Cooper lowered his voice despite the eerie emptiness of the halls. "I don't care if
they catch you. I'm going to the station after school."
She didn't seem surprised by his answer. That gave him pause.
She tapped one foot against the lockers, thoughtful. "If you insist..." She sighed.
"Guess that means I have to tell Cory."
He wanted to turn and walk away, preferably in some dramatic fashion that involved
flipping her the bird as he went. But she was calm.
And what the hell did Cory Michaels have to do with any of this?
Cooper really didn't want to take the bait. He knew she was dangling it in front of his
face for a reason, waiting for him to bite.
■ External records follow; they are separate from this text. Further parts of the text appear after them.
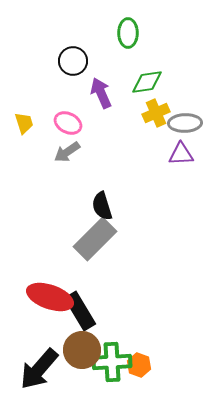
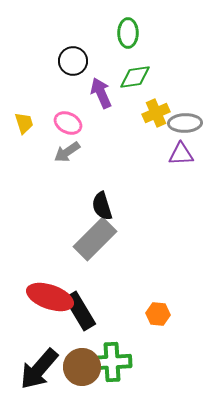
green diamond: moved 12 px left, 5 px up
brown circle: moved 17 px down
orange hexagon: moved 19 px right, 51 px up; rotated 15 degrees counterclockwise
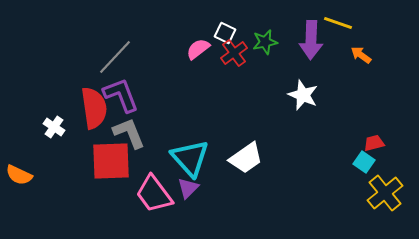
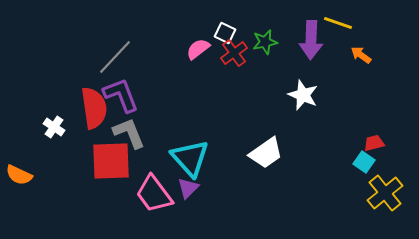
white trapezoid: moved 20 px right, 5 px up
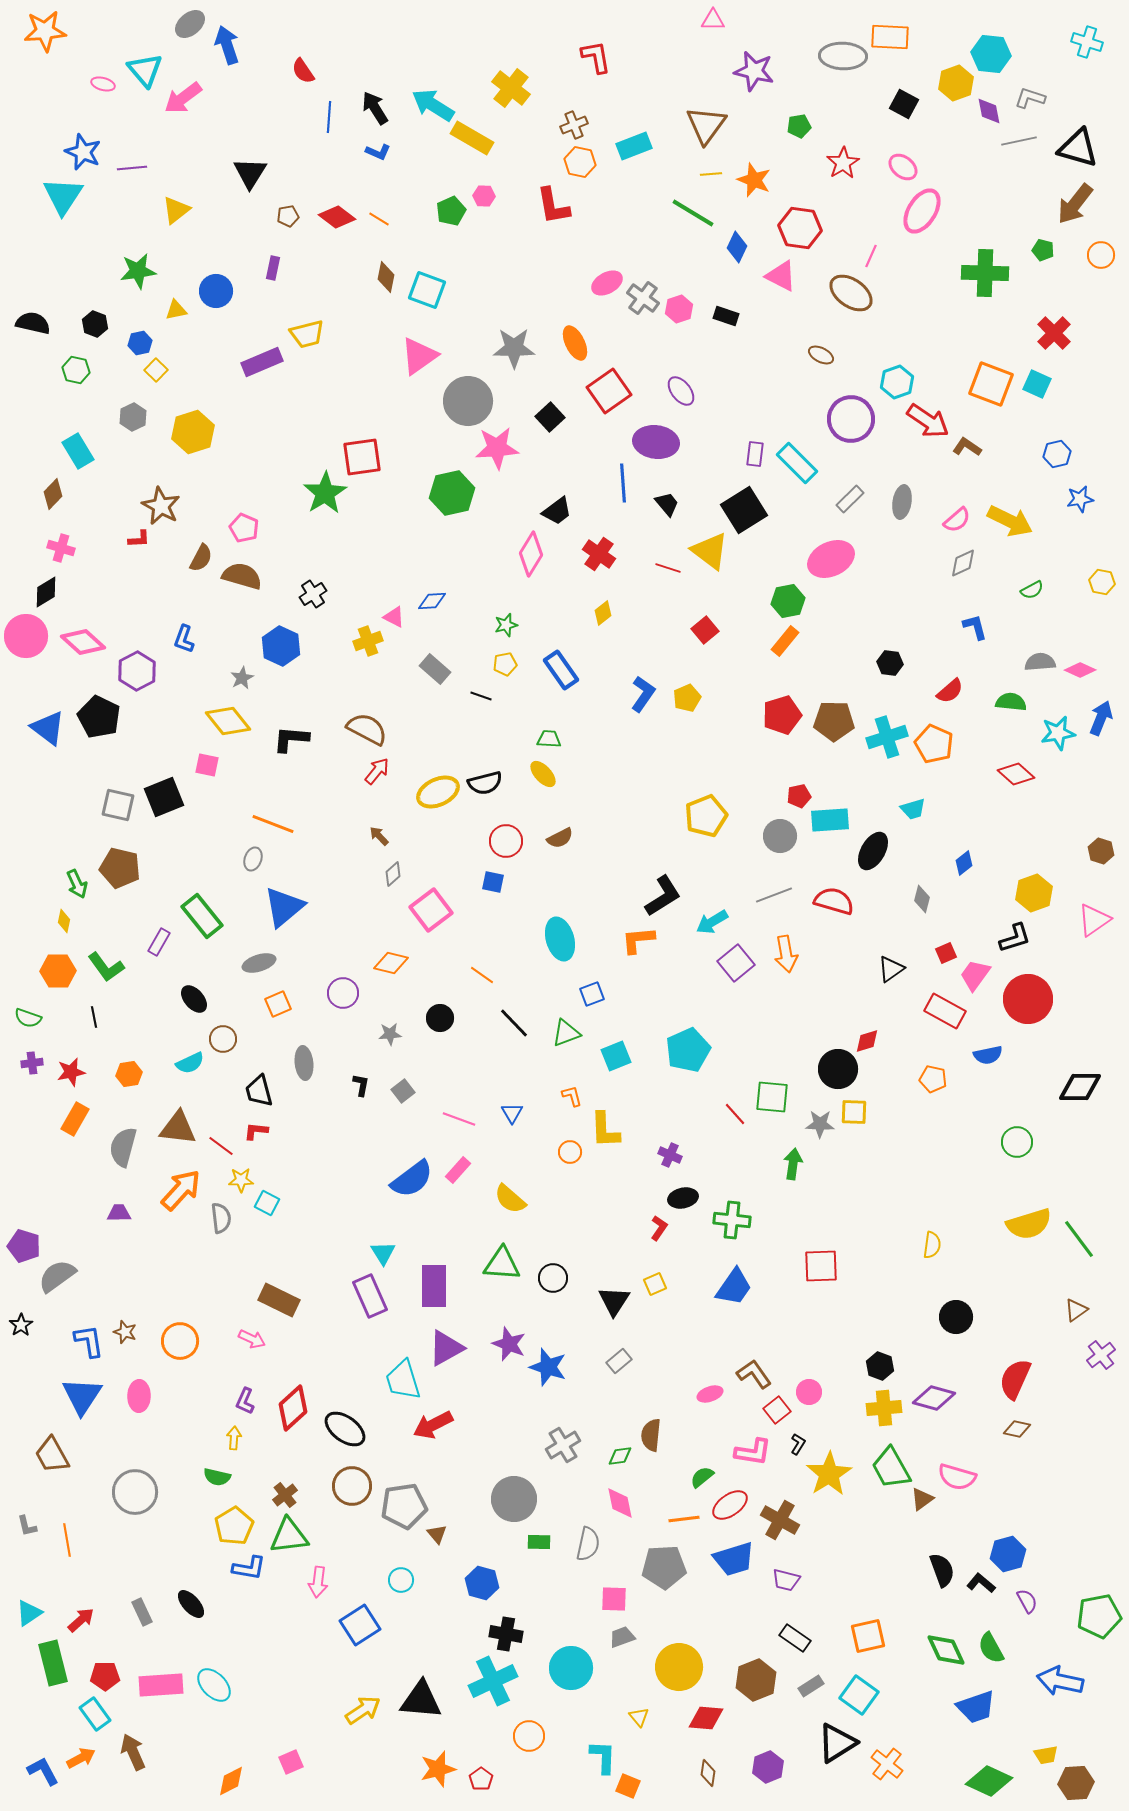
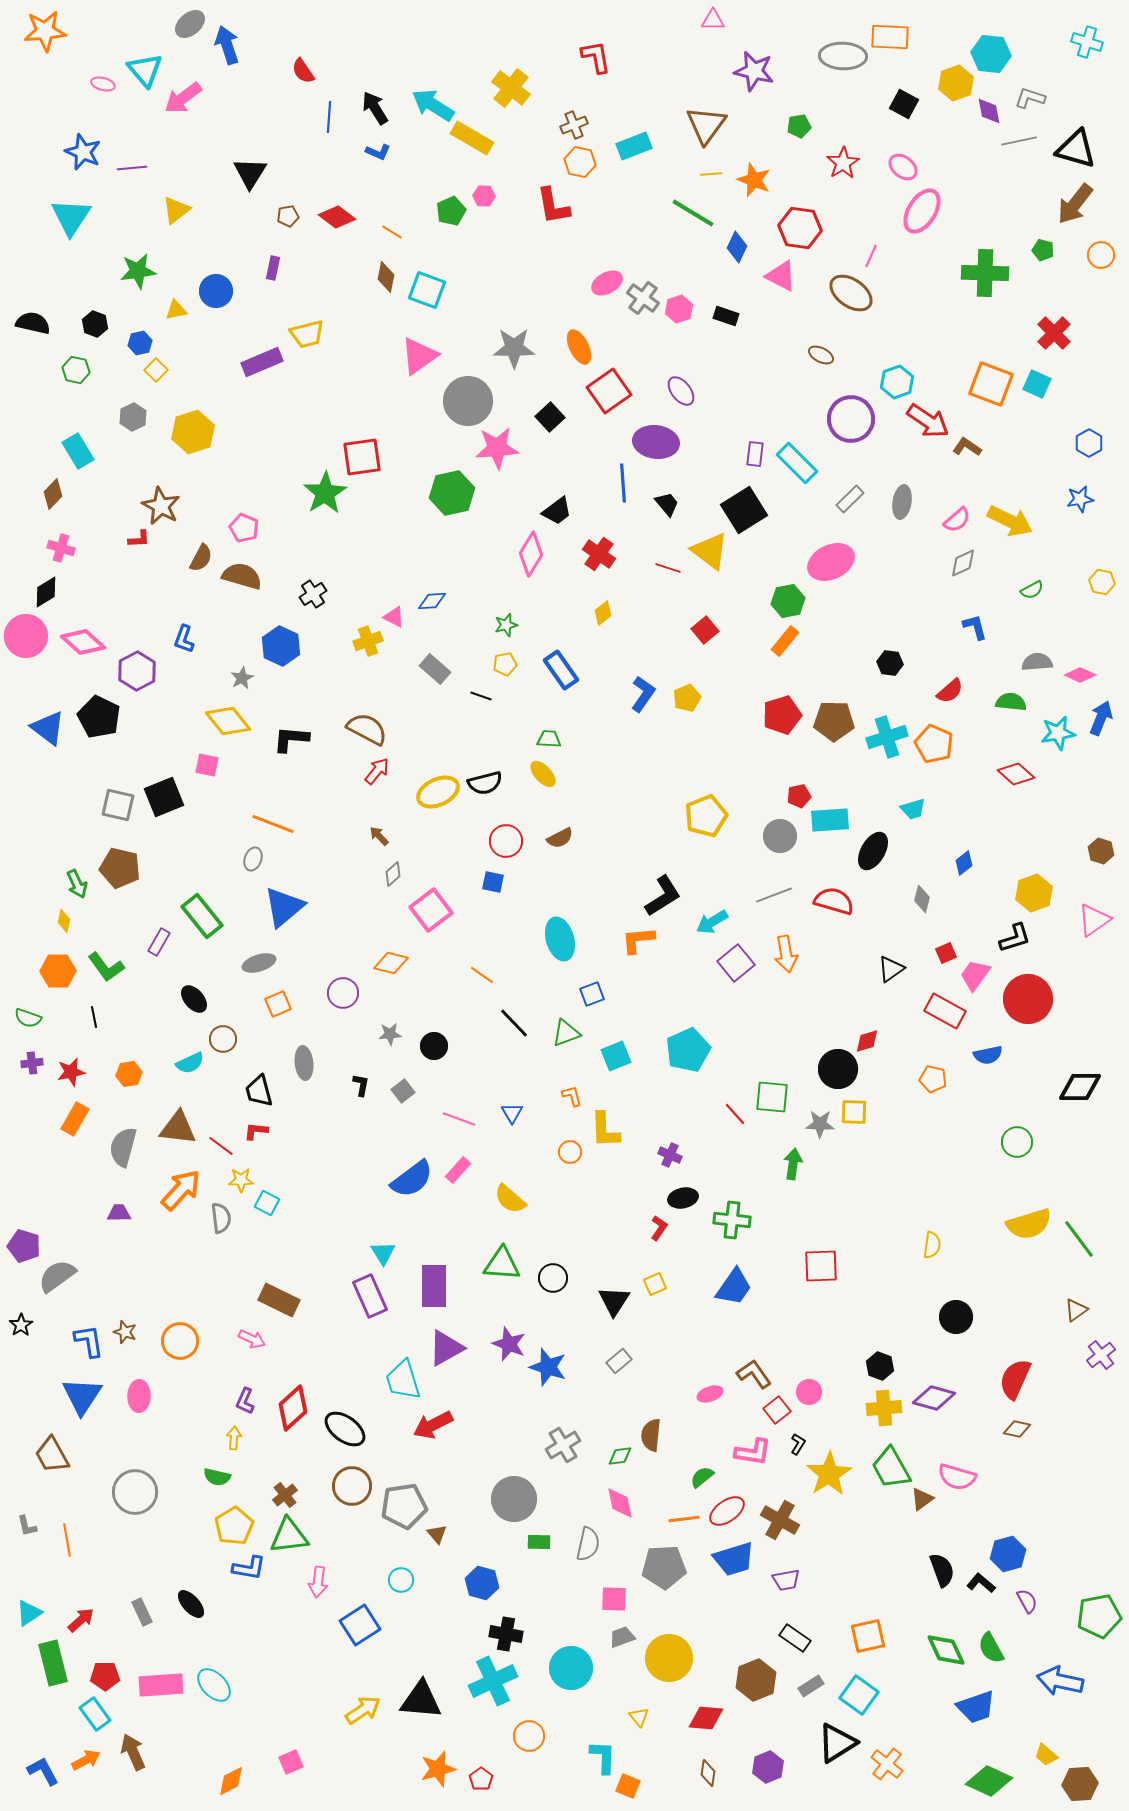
black triangle at (1078, 148): moved 2 px left, 1 px down
cyan triangle at (63, 196): moved 8 px right, 21 px down
orange line at (379, 219): moved 13 px right, 13 px down
orange ellipse at (575, 343): moved 4 px right, 4 px down
blue hexagon at (1057, 454): moved 32 px right, 11 px up; rotated 16 degrees counterclockwise
pink ellipse at (831, 559): moved 3 px down
gray semicircle at (1040, 662): moved 3 px left
pink diamond at (1080, 670): moved 5 px down
black circle at (440, 1018): moved 6 px left, 28 px down
red ellipse at (730, 1505): moved 3 px left, 6 px down
purple trapezoid at (786, 1580): rotated 24 degrees counterclockwise
yellow circle at (679, 1667): moved 10 px left, 9 px up
yellow trapezoid at (1046, 1755): rotated 50 degrees clockwise
orange arrow at (81, 1758): moved 5 px right, 2 px down
brown hexagon at (1076, 1783): moved 4 px right, 1 px down
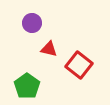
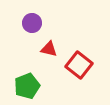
green pentagon: rotated 15 degrees clockwise
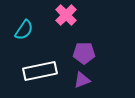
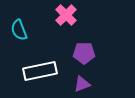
cyan semicircle: moved 5 px left; rotated 125 degrees clockwise
purple triangle: moved 4 px down
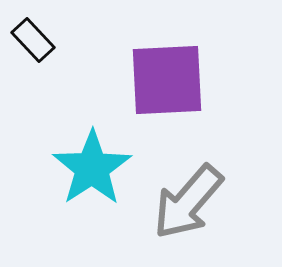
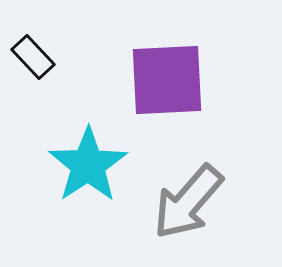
black rectangle: moved 17 px down
cyan star: moved 4 px left, 3 px up
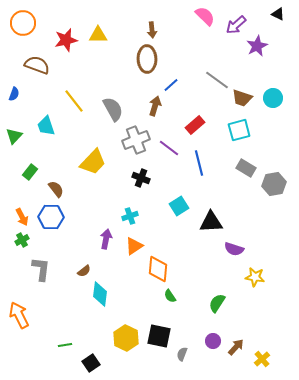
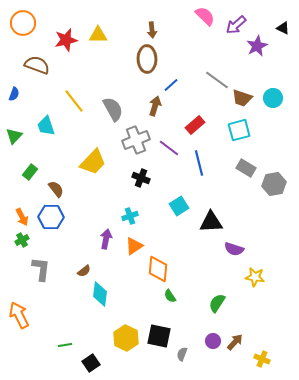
black triangle at (278, 14): moved 5 px right, 14 px down
brown arrow at (236, 347): moved 1 px left, 5 px up
yellow cross at (262, 359): rotated 28 degrees counterclockwise
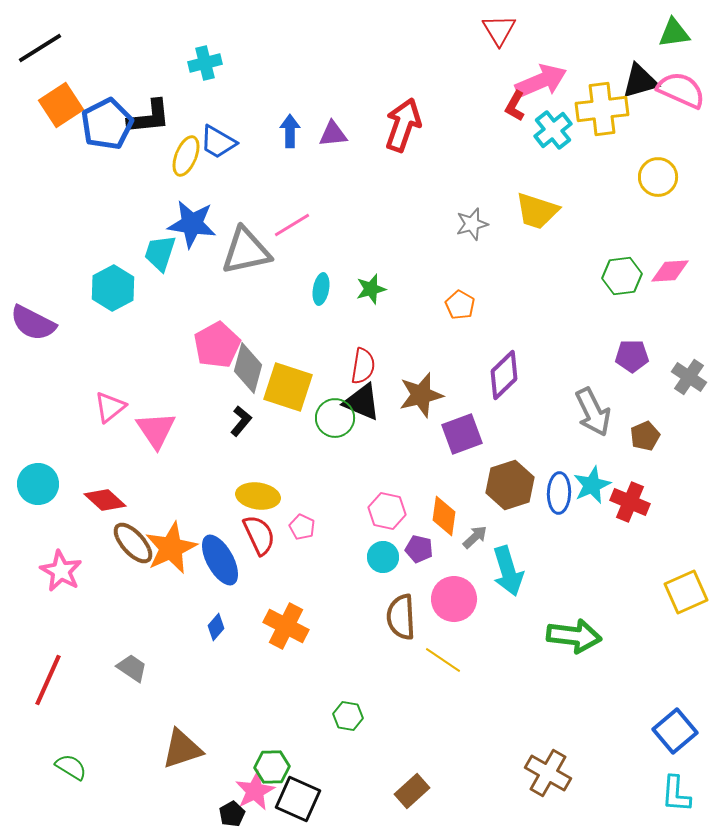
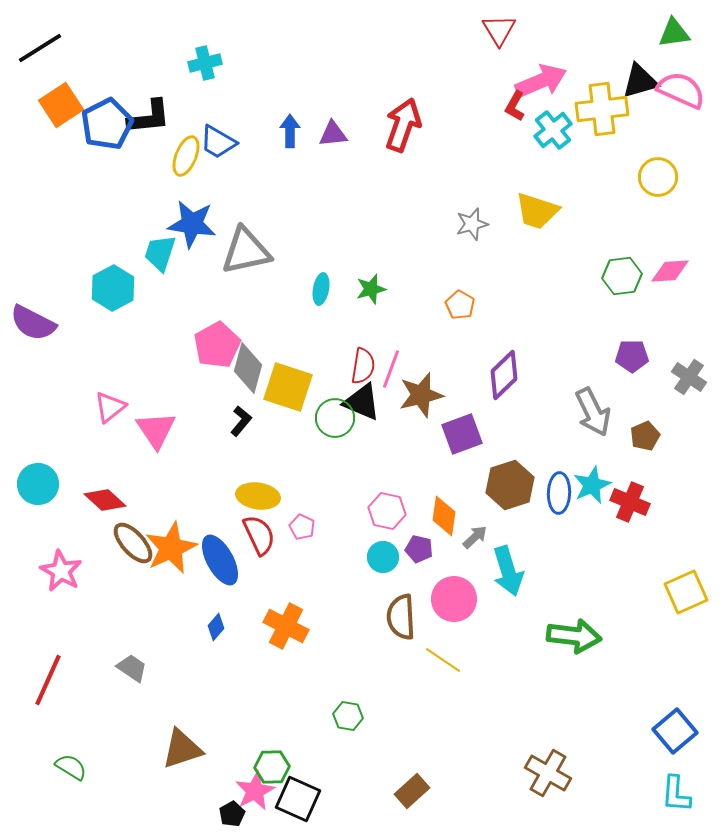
pink line at (292, 225): moved 99 px right, 144 px down; rotated 39 degrees counterclockwise
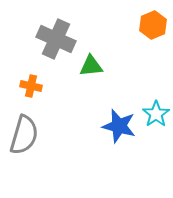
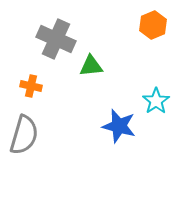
cyan star: moved 13 px up
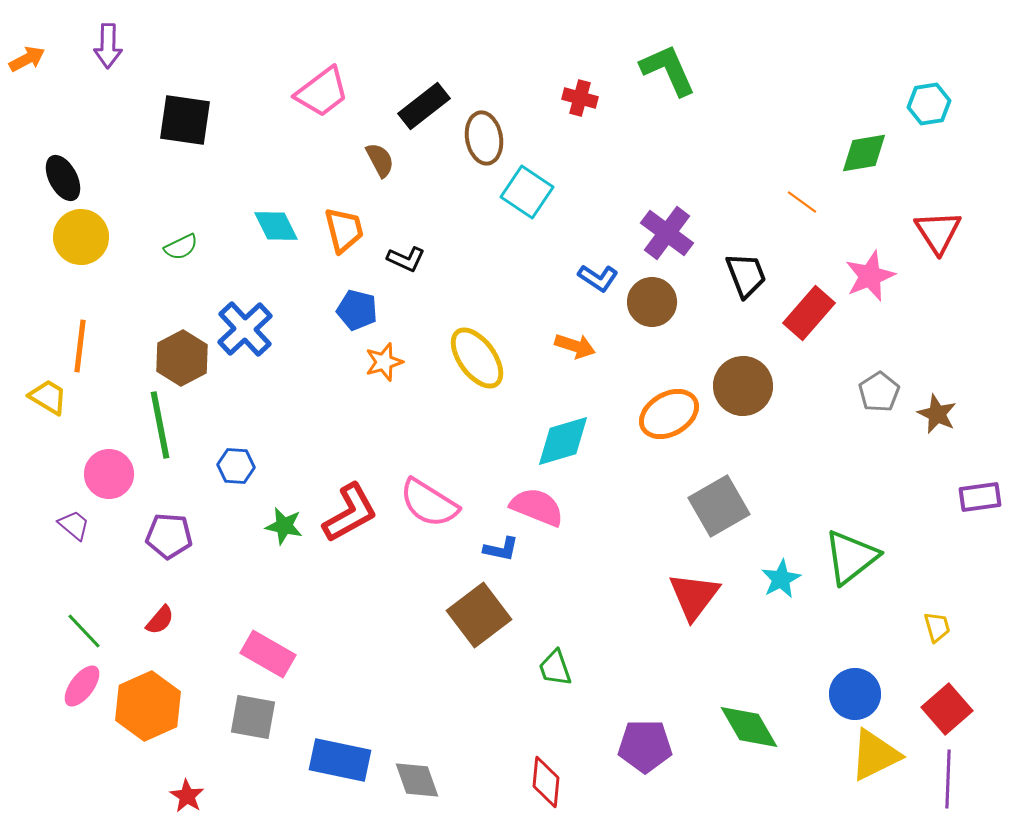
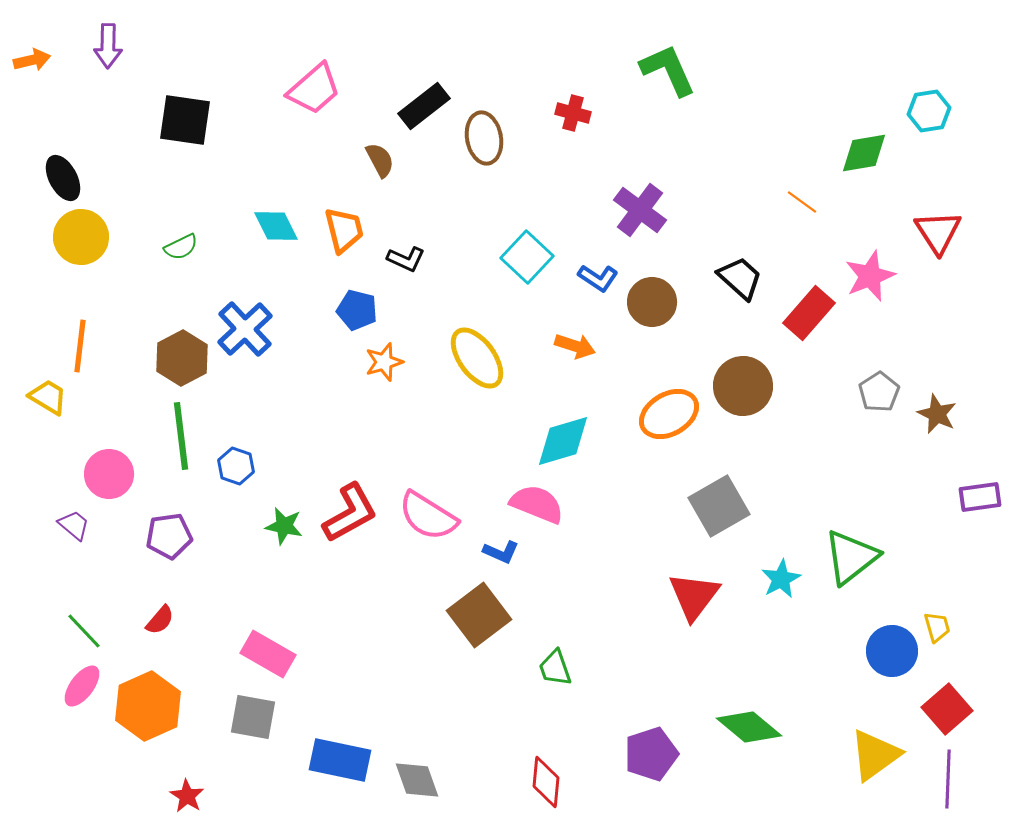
orange arrow at (27, 59): moved 5 px right, 1 px down; rotated 15 degrees clockwise
pink trapezoid at (322, 92): moved 8 px left, 3 px up; rotated 4 degrees counterclockwise
red cross at (580, 98): moved 7 px left, 15 px down
cyan hexagon at (929, 104): moved 7 px down
cyan square at (527, 192): moved 65 px down; rotated 9 degrees clockwise
purple cross at (667, 233): moved 27 px left, 23 px up
black trapezoid at (746, 275): moved 6 px left, 3 px down; rotated 27 degrees counterclockwise
green line at (160, 425): moved 21 px right, 11 px down; rotated 4 degrees clockwise
blue hexagon at (236, 466): rotated 15 degrees clockwise
pink semicircle at (429, 503): moved 1 px left, 13 px down
pink semicircle at (537, 507): moved 3 px up
purple pentagon at (169, 536): rotated 12 degrees counterclockwise
blue L-shape at (501, 549): moved 3 px down; rotated 12 degrees clockwise
blue circle at (855, 694): moved 37 px right, 43 px up
green diamond at (749, 727): rotated 20 degrees counterclockwise
purple pentagon at (645, 746): moved 6 px right, 8 px down; rotated 18 degrees counterclockwise
yellow triangle at (875, 755): rotated 10 degrees counterclockwise
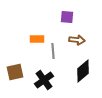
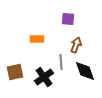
purple square: moved 1 px right, 2 px down
brown arrow: moved 1 px left, 5 px down; rotated 77 degrees counterclockwise
gray line: moved 8 px right, 11 px down
black diamond: moved 2 px right; rotated 70 degrees counterclockwise
black cross: moved 3 px up
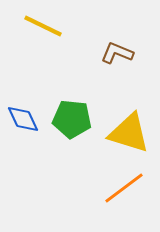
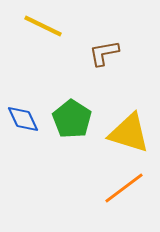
brown L-shape: moved 13 px left; rotated 32 degrees counterclockwise
green pentagon: rotated 27 degrees clockwise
But what choice did he have? He spit the words out: "Tell Cory what?"
She smiled, smug. "About Vincent. And his...threats."
His blood ran cold. All of his fears from earlier—the terrible possibilities running
through his head—came swarming back, overwhelming him. "Threats?"
She can't know about that. He thought back to the day Vincent stood at the
threshold to his apartment, murder in his eyes. She wasn't there. And Vincent isn't
dumb enough to run his mouth at school, not with a murderer running around.
"Threats," she confirmed, causing his stomach to drop again with unease.
"Hypothetical threats. But if I tell Cory that I heard something suspicious..."
Another shrug.
Cooper's unease was quickly replaced by fury. "Vincent didn't hurt—"
Calla interrupted him with a sharp look. "You've considered the possibility, though. I
can tell by the look on your face. You're afraid." She c****d her head to one side,
giving him a languid smile. "Let me paint you a picture. Jacob hurts you. Vincent
hurts him back. He's big enough to get the job done. They play on the same team—
that's how he managed to corner Jacob after the game. Anyone would believe it.
Hell. I believe it. Don't you?"
Cooper couldn't speak. Couldn't think. Her words sucked him in, filling him with
dread.
"And Tracy?" Calla tsked . "Poor girl. Astrid probably used Vincent to get her out of
the picture. He's always been a people-pleaser."
Cooper struggled to find a rebuttal.
"Gerald Michaels will listen to his son," she continued. "And Cory will listen to me."
"It's a lie," he accused her. "Vincent didn't hurt anyone."
"So you say," she murmured, less jubilant now. Her eyes narrowed, sharpening her
features. "It makes sense. Vincent has more than enough motive. Maybe it wouldn't
be a lie." The barbed smile returned. "Besides. I lie every day. To everyone. About
everything. Don't you remember?"
Cooper slid to the floor, clutching his camera in one hand and his death sentence in
the other. If he could have suspicions about Vincent—his best friend, his brother—
then it followed that the rest of Greenwitch might believe it. People were scared.
They needed someone to blame.
Calla had painted a grim picture, indeed.
Cooper couldn't let Vincent go down for this. Once he became a suspect, it would
start a domino effect that could potentially ruin his life. College football prospects.
His relationship with his father, volatile as it already was. To suffer all of that,
especially if he was innocent...
He looked up at Calla. She stood over him, waiting patiently for his response. But
the look in her eyes was sure. She knew what he was going to say.